The second thing is that I feel like he’s not really set up all that well for success on this offense. Granted, I don’t know what setting him up for success might look like specifically, but I’m pretty sure him sprinting to either sideline while looking downfield for somebody to get open — while it might feel a little safer at times than him standing in the pocket — just ain’t it.

My biggest takeaway though? How fascinating the win-loss effect is on the perception of him as a franchise QB. Grace goes much further when your defense picks Brock Purdy off three times in the fourth quarter. Here are the #narratives.

If OSU had lost: Sanders needs to be benched, not getting it done.
Because OSU won: I see the skills! There’s room for him to grow!

And none of it really had anything to do with him. I badly want for No. 3 to be good because I think if he’s good then he can be great. But even in a win, it felt like the ship was trembling as he tried to steer it into the harbor.

8. Another One

No. 30 chewed off his 10th 100-yarder in his last 12, but it wasn’t as pretty as the rest of them. Sure, the 65-yard boat race was a triumph, but other than that? He had 51 yards on 21 carries. That’s 2.4 a carry. Or basically Corndog falling over at the line of scrimmage.


As noted above, this is probably an offensive line issue more than anything, but I kept expecting him to get free like he did in that video above. Side note: If he gets one step on the first level on 3rd and short or 4th and short, ?.

9. Real Skill Outside of Tylan

Two plays stood out outside of Tylan and Chuba’s Big Daddies™️. The first was Braydon Johnson doing a little Ryan Bailey next to Chuba’s Usain Bolty. Folks talked last year like a race between those two was a real event, and I believe it. Moar. Braydon. Johnson.


The second was that hit up the seam to Jelani. I’ve been doing everything short of @ing Coach McEndoo on Twitter trying to will Jelani a look or two up the middle, and Sanders finally hit him on one. It was a tough scene in the first half watching the better Kolar brother do wicked things to these Cowboys thinking, “OSU’s guy is even better than this!” so Jelani’s reception was a nice answer.

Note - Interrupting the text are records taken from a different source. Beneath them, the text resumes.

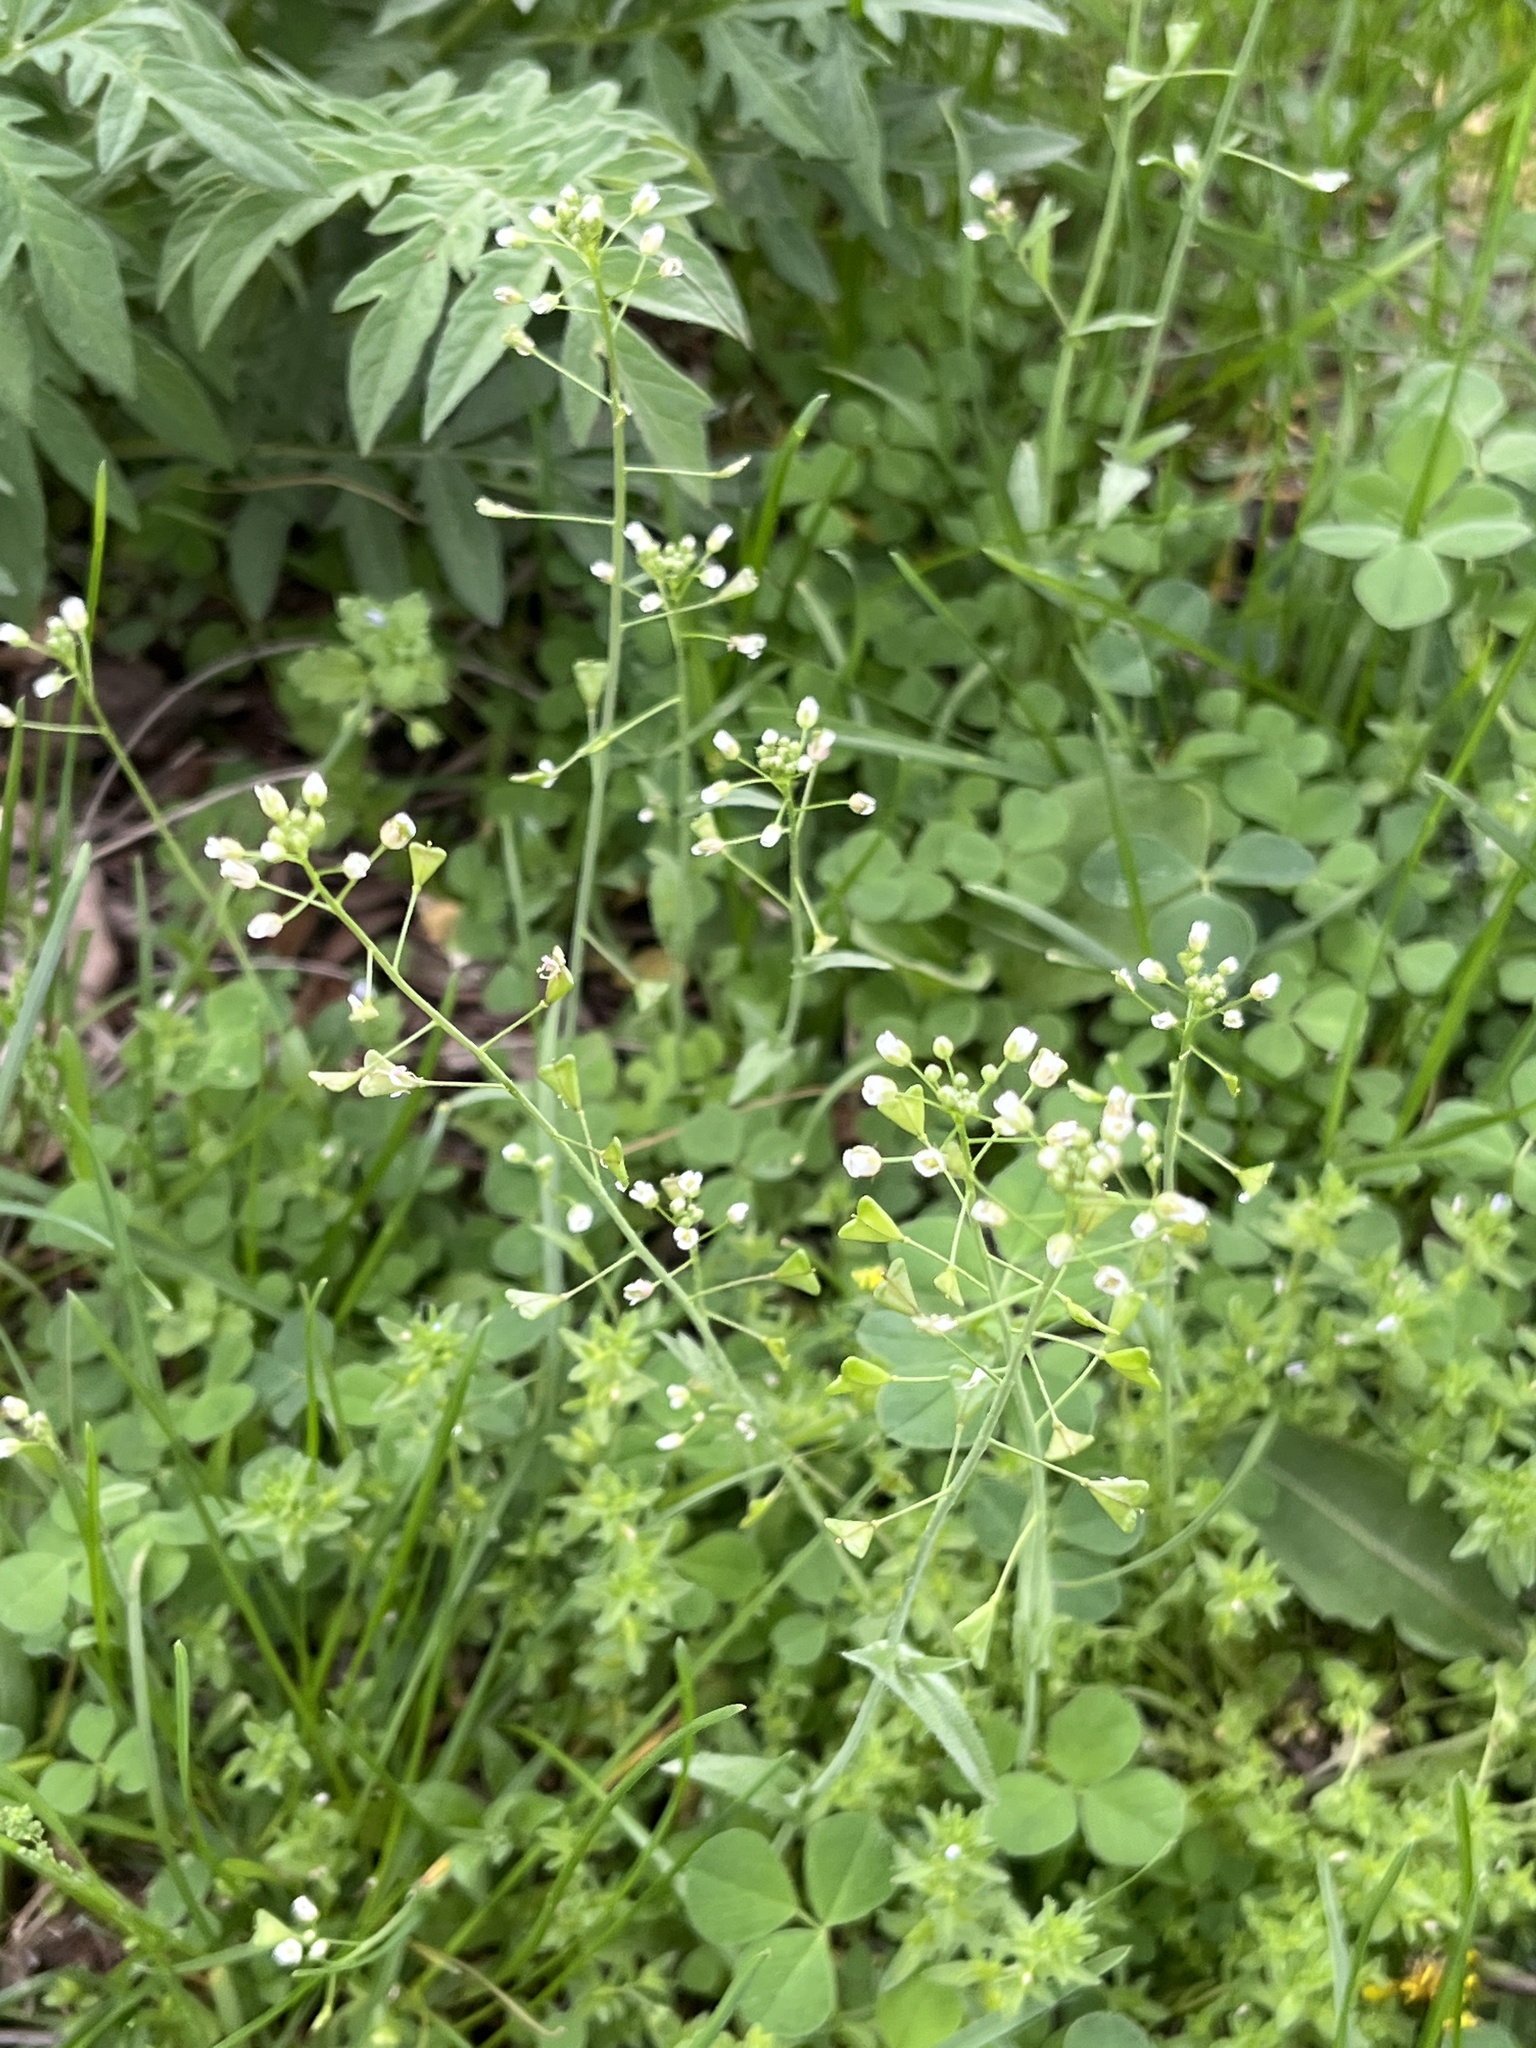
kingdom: Plantae
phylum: Tracheophyta
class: Magnoliopsida
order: Brassicales
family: Brassicaceae
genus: Capsella
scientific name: Capsella bursa-pastoris
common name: Shepherd's purse
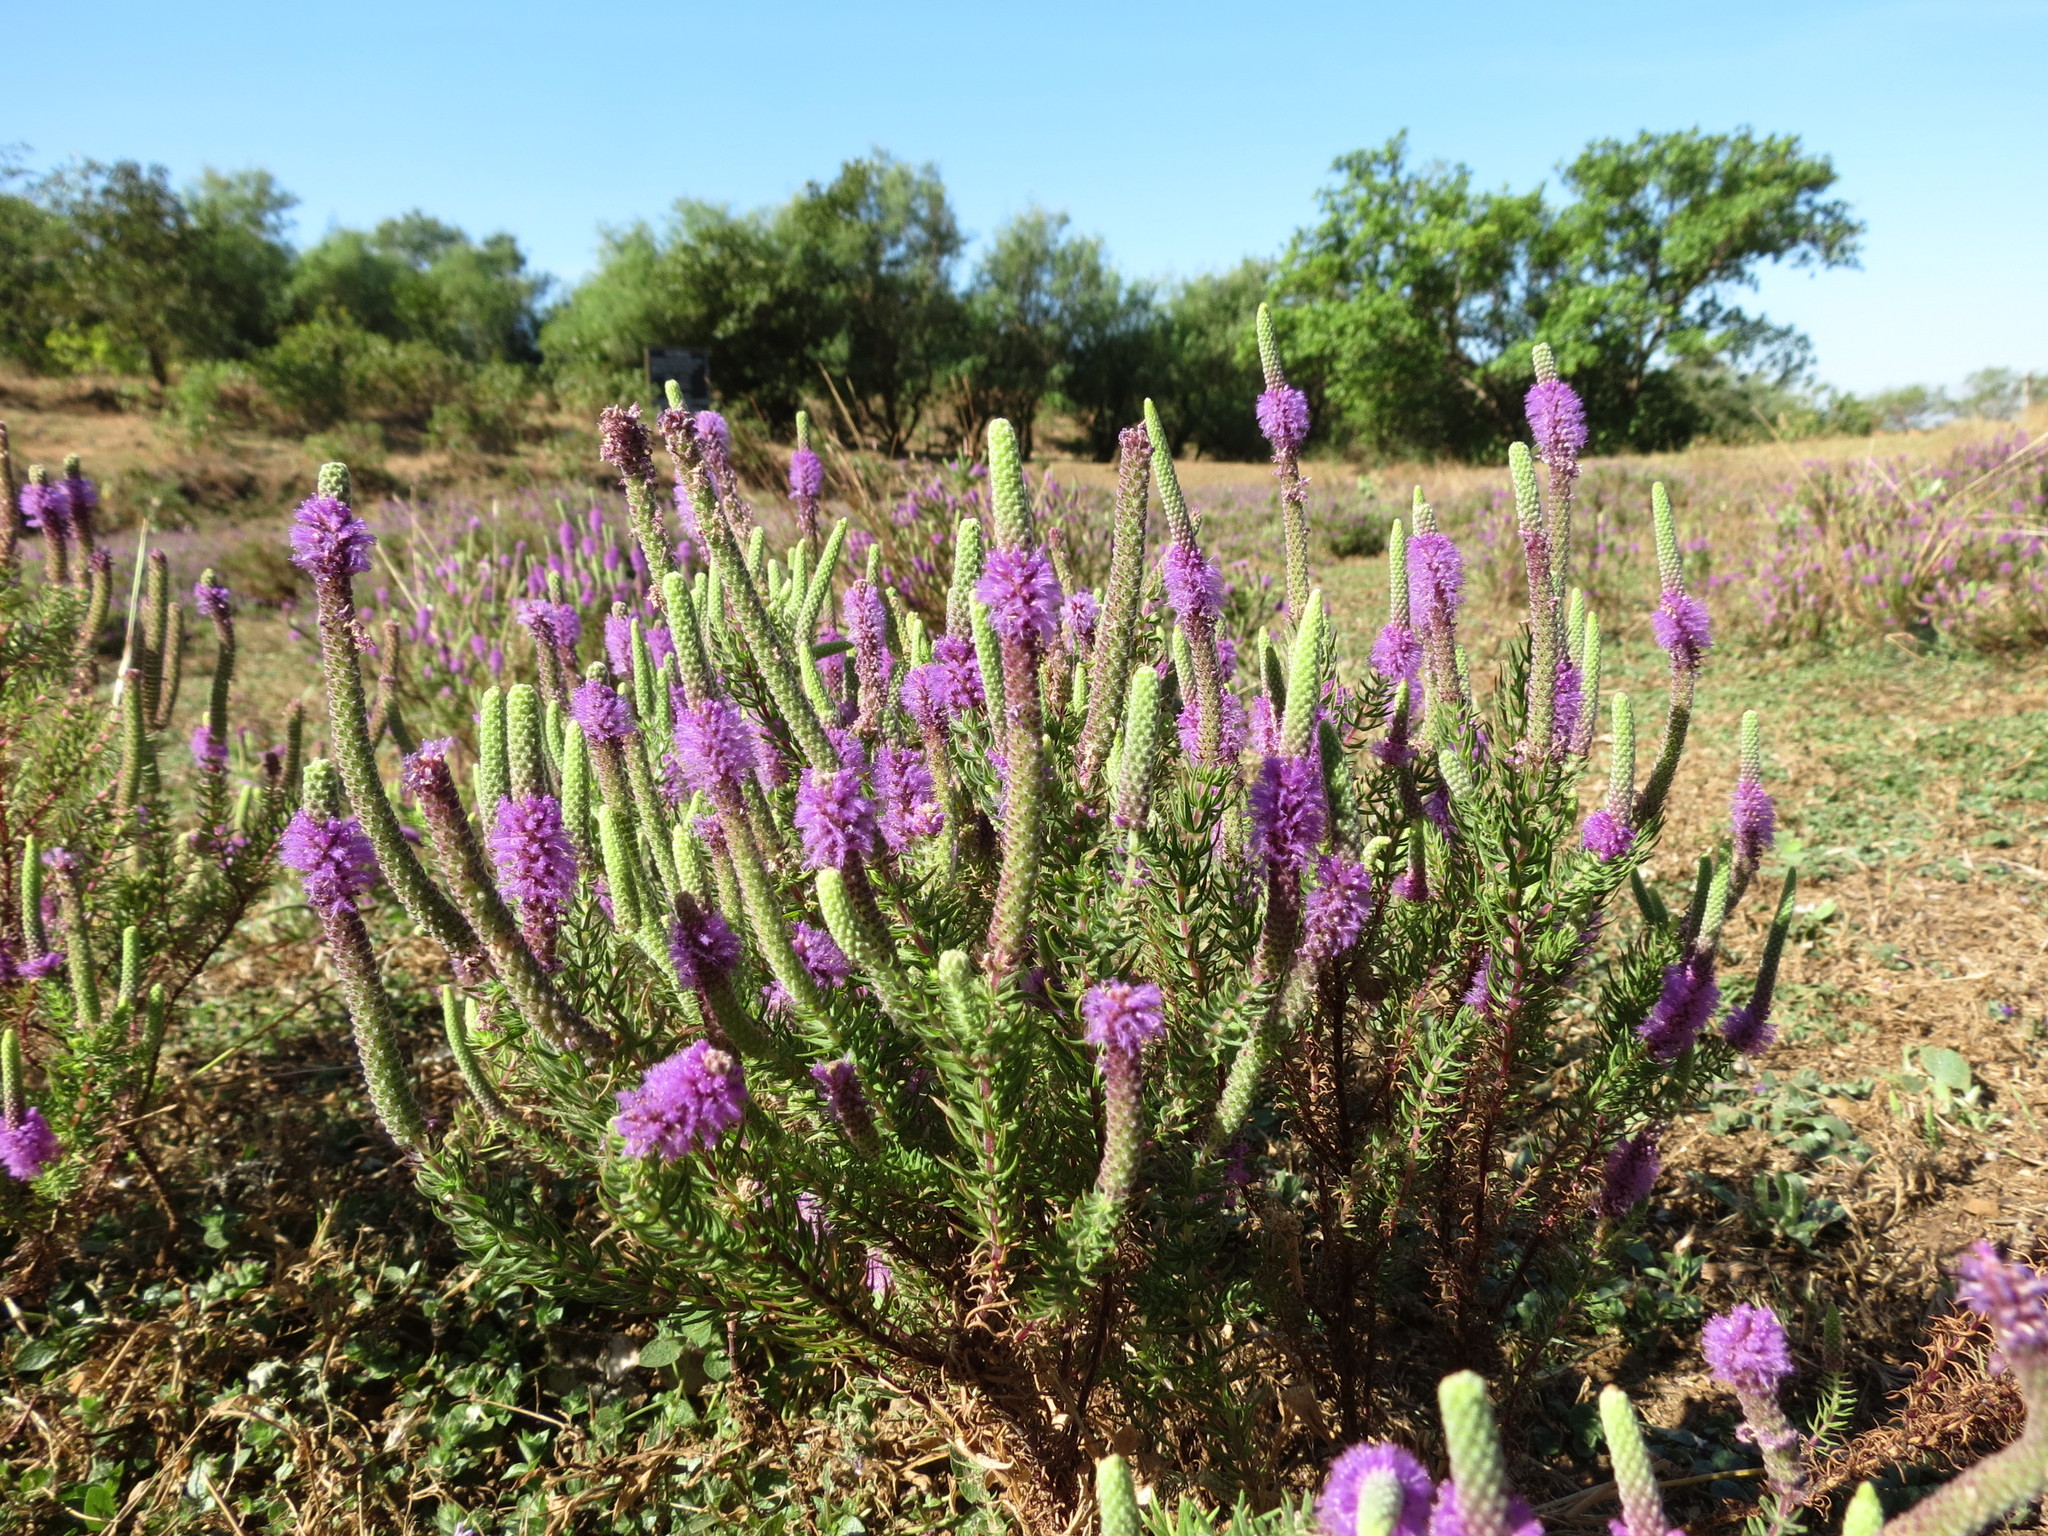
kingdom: Plantae
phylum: Tracheophyta
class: Magnoliopsida
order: Lamiales
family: Lamiaceae
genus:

I’d like a few more answers in the weeks to come.


10. What now?

I have no idea. OSU won, OU lost, Texas lost. OSU is now a couple of plays in Lubbock from being T3 in the Big 12 going to November. This is why you don’t make declarations about jobs in the middle of seasons in the middle of October.

Is all well in OSU world? No, I don’t think that. I think OSU’s offense is still wildly underperforming — they scored 2.1 points per drive, which is nothing to throw a parade over — and I trust any Big 12 defense to be consistent about as much as I trust my 2-year-old to stay in his bedroom at night.

More than anything, Saturday served as a reminder that nothing is as wooly or as unpredictable as a college football season. Mike Gundy has pulled himself out of deeper holes than the one the Pokes were in going to Ames, and momentum and confidence in CFB are sometimes more meaningful than tackling and punt returns.

Oklahoma State’s pulse is still faintly active both for this season and into the future even if those of its fans are waning with every fourth quarter. The road out of the middle of the pack in a conference like the Big 12 is long and it won’t ever happen in one game or even a multiple-game stretch. OSU needs to find itself offensively down the stretch, but if it does that — just like we saw on Saturday — anything can (and probably will) happen.